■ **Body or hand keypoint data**
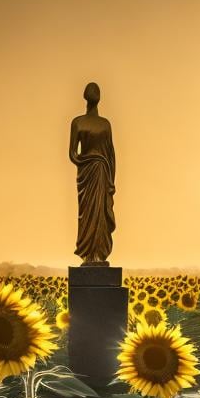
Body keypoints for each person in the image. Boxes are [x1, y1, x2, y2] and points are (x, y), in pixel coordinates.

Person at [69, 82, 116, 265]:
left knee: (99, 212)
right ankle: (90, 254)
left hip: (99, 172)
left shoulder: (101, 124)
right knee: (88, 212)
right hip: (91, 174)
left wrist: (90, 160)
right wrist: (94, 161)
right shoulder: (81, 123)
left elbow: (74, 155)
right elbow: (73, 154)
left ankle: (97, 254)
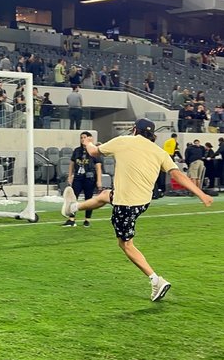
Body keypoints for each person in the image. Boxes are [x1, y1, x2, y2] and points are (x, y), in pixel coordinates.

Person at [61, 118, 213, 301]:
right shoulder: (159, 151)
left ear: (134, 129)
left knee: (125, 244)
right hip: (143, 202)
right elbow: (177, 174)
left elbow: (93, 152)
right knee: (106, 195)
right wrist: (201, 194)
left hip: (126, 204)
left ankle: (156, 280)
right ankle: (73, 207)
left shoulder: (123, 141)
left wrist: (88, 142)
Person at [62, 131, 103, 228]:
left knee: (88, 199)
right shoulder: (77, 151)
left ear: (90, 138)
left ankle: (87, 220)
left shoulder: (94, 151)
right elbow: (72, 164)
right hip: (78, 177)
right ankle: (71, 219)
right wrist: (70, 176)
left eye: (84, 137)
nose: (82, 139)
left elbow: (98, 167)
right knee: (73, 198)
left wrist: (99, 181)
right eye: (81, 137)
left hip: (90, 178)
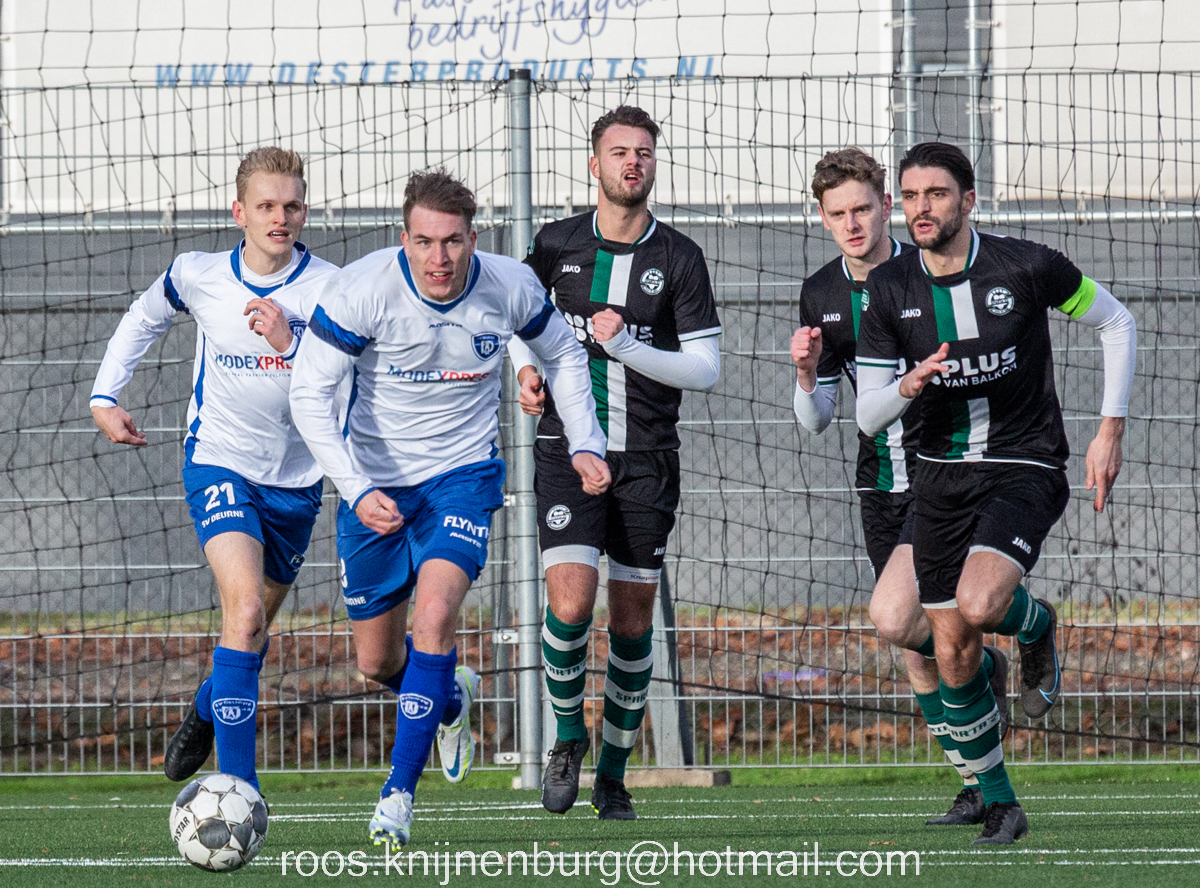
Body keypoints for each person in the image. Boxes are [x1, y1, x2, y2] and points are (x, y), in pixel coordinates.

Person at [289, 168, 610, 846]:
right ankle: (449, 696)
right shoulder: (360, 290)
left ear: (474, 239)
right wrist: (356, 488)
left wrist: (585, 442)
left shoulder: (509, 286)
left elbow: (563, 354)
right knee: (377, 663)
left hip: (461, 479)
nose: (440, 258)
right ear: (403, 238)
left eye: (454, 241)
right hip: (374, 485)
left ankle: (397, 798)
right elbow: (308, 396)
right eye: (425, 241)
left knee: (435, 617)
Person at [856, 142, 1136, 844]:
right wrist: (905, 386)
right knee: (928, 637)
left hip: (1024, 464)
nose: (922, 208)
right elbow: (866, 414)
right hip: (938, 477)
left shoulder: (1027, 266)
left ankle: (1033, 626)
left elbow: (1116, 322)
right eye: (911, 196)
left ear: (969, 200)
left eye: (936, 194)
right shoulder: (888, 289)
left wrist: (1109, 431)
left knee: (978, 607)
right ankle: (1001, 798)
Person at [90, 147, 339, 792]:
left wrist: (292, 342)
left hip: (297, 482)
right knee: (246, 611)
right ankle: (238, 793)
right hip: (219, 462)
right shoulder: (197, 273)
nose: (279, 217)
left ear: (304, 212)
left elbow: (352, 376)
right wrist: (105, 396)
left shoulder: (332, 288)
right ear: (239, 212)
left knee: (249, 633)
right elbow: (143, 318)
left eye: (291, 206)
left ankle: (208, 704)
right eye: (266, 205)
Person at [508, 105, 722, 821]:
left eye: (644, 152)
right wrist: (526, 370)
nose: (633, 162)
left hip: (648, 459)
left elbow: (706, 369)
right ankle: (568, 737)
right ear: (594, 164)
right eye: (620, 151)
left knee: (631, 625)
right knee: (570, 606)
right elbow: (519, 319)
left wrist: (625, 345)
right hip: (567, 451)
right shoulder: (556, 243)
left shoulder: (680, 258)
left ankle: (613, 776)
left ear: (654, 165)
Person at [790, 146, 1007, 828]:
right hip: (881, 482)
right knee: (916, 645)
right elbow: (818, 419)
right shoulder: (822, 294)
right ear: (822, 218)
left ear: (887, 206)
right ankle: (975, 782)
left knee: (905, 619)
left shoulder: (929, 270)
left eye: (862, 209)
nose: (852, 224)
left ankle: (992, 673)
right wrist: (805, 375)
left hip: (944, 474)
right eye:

■ **To do**
Output the records above as they stand, from the first line to the line with "right elbow: (73, 154)", inclusive, and exclude the pictures.

■ **Exercise result**
Body keypoints for each person in the image. Boxes are [x1, y1, x2, y2] and points are (x, y), in pixel coordinates.

Person at [69, 82, 116, 265]:
left knee: (99, 212)
right ankle: (90, 254)
left hip: (99, 172)
left shoulder: (101, 124)
right knee: (88, 212)
right hip: (91, 174)
left wrist: (90, 160)
right wrist: (94, 161)
right shoulder: (81, 123)
left elbow: (74, 155)
right elbow: (73, 154)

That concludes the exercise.